An Häusern könnten in Zukunft wie in diesen Proben Pflanzen direkt aus dem Beton wachsen.

Für diese Art von Baustoff gibt es sogar einen ganz neuen Begriff: »engineered living materials«. Sie gehen noch einen Schritt weiter als die Fassadenbegrünung und integrieren das pflanzliche Material direkt in die Kernstruktur. »Bei diesen Materialien ist die Werkstoffauswahl besonders wichtig, denn die Stabilität und Sicherheit des Gebäudes dürfen nicht beeinträchtigt sein«, sagt Mathur.

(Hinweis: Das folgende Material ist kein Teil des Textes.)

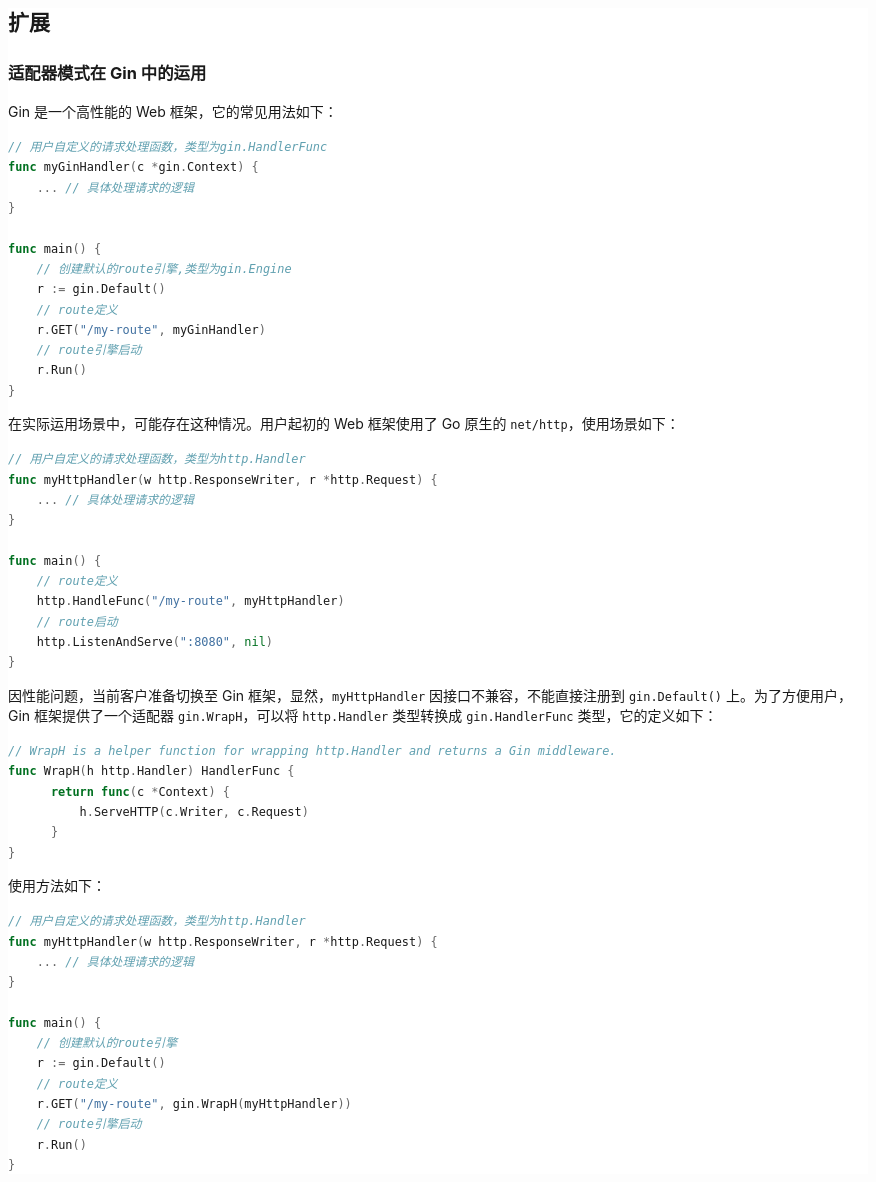 ##  扩展

### 适配器模式在 Gin 中的运用

Gin 是一个高性能的 Web 框架，它的常见用法如下：

```go
// 用户自定义的请求处理函数，类型为gin.HandlerFunc
func myGinHandler(c *gin.Context) {
    ... // 具体处理请求的逻辑
}

func main() {
    // 创建默认的route引擎,类型为gin.Engine
    r := gin.Default()
    // route定义
    r.GET("/my-route", myGinHandler)
    // route引擎启动
    r.Run()
}
```

在实际运用场景中，可能存在这种情况。用户起初的 Web 框架使用了 Go 原生的 `net/http`，使用场景如下：

```go
// 用户自定义的请求处理函数，类型为http.Handler
func myHttpHandler(w http.ResponseWriter, r *http.Request) {
    ... // 具体处理请求的逻辑
}

func main() {
    // route定义
    http.HandleFunc("/my-route", myHttpHandler)
    // route启动
    http.ListenAndServe(":8080", nil)
}
```

因性能问题，当前客户准备切换至 Gin 框架，显然，`myHttpHandler` 因接口不兼容，不能直接注册到 `gin.Default()` 上。为了方便用户，Gin 框架提供了一个适配器 `gin.WrapH`，可以将 `http.Handler` 类型转换成 `gin.HandlerFunc` 类型，它的定义如下：

```go
// WrapH is a helper function for wrapping http.Handler and returns a Gin middleware.
func WrapH(h http.Handler) HandlerFunc {
	  return func(c *Context) {
		  h.ServeHTTP(c.Writer, c.Request)
	  }
}
```

使用方法如下：

```go
// 用户自定义的请求处理函数，类型为http.Handler
func myHttpHandler(w http.ResponseWriter, r *http.Request) {
    ... // 具体处理请求的逻辑
}

func main() {
    // 创建默认的route引擎
    r := gin.Default()
    // route定义
    r.GET("/my-route", gin.WrapH(myHttpHandler))
    // route引擎启动
    r.Run()
}
```
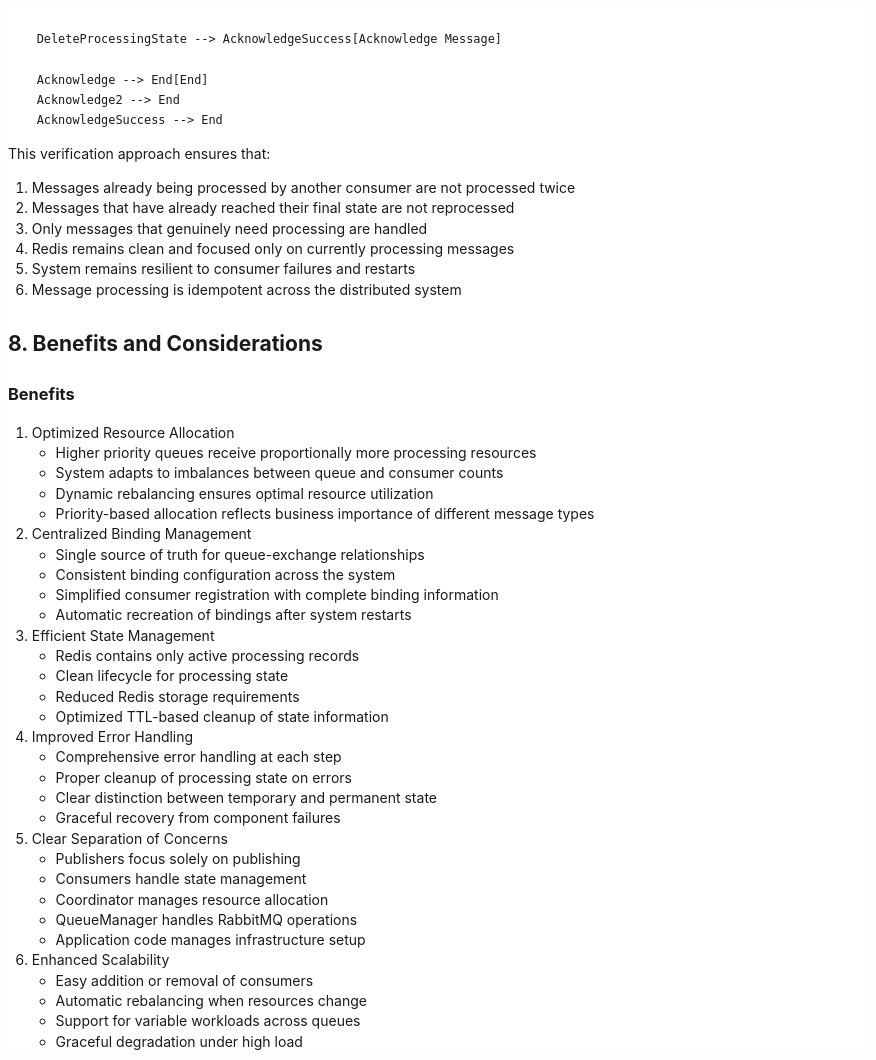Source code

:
 ```mermaid
    
    DeleteProcessingState --> AcknowledgeSuccess[Acknowledge Message]
    
    Acknowledge --> End[End]
    Acknowledge2 --> End
    AcknowledgeSuccess --> End
```

This verification approach ensures that:

1. Messages already being processed by another consumer are not processed twice
2. Messages that have already reached their final state are not reprocessed
3. Only messages that genuinely need processing are handled
4. Redis remains clean and focused only on currently processing messages
5. System remains resilient to consumer failures and restarts
6. Message processing is idempotent across the distributed system

## 8. Benefits and Considerations

### Benefits

1. Optimized Resource Allocation
   - Higher priority queues receive proportionally more processing resources
   - System adapts to imbalances between queue and consumer counts
   - Dynamic rebalancing ensures optimal resource utilization
   - Priority-based allocation reflects business importance of different message types
2. Centralized Binding Management
   - Single source of truth for queue-exchange relationships
   - Consistent binding configuration across the system
   - Simplified consumer registration with complete binding information
   - Automatic recreation of bindings after system restarts
3. Efficient State Management
   - Redis contains only active processing records
   - Clean lifecycle for processing state
   - Reduced Redis storage requirements
   - Optimized TTL-based cleanup of state information
4. Improved Error Handling
   - Comprehensive error handling at each step
   - Proper cleanup of processing state on errors
   - Clear distinction between temporary and permanent state
   - Graceful recovery from component failures
5. Clear Separation of Concerns
   - Publishers focus solely on publishing
   - Consumers handle state management
   - Coordinator manages resource allocation
   - QueueManager handles RabbitMQ operations
   - Application code manages infrastructure setup
6. Enhanced Scalability
   - Easy addition or removal of consumers
   - Automatic rebalancing when resources change
   - Support for variable workloads across queues
   - Graceful degradation under high load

Diese Beispiele sind nur einige von vielen Forschungsbereichen, in denen Studierende, Promovierende und Postdocs am Institut für Anorganische und Materialchemie aktiv sind. Was heute unter den Begriff Nachhaltigkeit fällt, stand dort schon viel früher auf der Tagesordnung. Sanjay Mathur ist froh, dass nun an der Uni ein Prorektorat für diesen Bereich und ein Nachhaltigkeitsbüro mit Anknüpfungspunkten für viele seiner Forschungsthemen eingerichtet wurden. Was jedoch in Köln nicht vertreten ist, sind Ingenieurswissenschaften, die die vielen anwendungsorientierten Forschungsergebnisse aus Mathurs Arbeitsgruppe testen und zur technischen Anwendung verhelfen könnten. Hier setzt er auf das starke regionale Forschungsnetzwerk: Neben den Partnern aus der Industrie kooperiert Mathurs Lehrstuhl unter anderem mit der RWTH Aachen, dem Deutschen Luftund Raumfahrtzentrum, dem Forschungszentrum Jülich und der Universität Bonn. Auch mit dem Gateway Exzellenz Startup Center ist er in engem Austausch. »Wir machen viele patentwürdige Entdeckungen. Die Technologiescouts vom Gateway schauen in alle Arbeitsgruppen rein und beraten uns.« Mit der »Materials Alliance Cologne« ist schon vor zehn Jahren eine Ausgründung gelungen, die seither die Kooperation zwischen Universität und freier Wirtschaft fördert.
 

Ein Profil für die Kölner Chemie

Die Vielfalt der Themen im Department für Chemie und Biochemie macht für Sanjay Mathur den Reichtum des Kölner Standortes aus, doch er sieht auch Vorteile in einer gezielteren Profilbildung, etwa durch das Einwerben eines Sonderforschungsbereiches oder einer anderen prestigeträchtigen Förderung: »Wenn das gelingt, können wir unsere Position in der Fachwelt stärken, effizientere Strukturen für die Förderung des wissenschaftlichen Nachwuchses schaffen und unsere Lehrangebote optimieren.«

In jedem Fall sieht er Köln als den optimalen Standort für ein solches Vorhaben an: Neben vielen Industrieunternehmen arbeiten die Universitäten und Forschungseinrichtungen in der sogenannten ABCD-J Region (Aachen, Bonn, Köln Düsseldorf und Jülich) in vielen Bereichen eng zusammen. Gemeinsam mit diesen Partnern will der Chemiker auch weiterhin an Materialien und Energieträgern für eine Zukunft forschen, in der es keinen Erdüberlastungstag mehr gibt.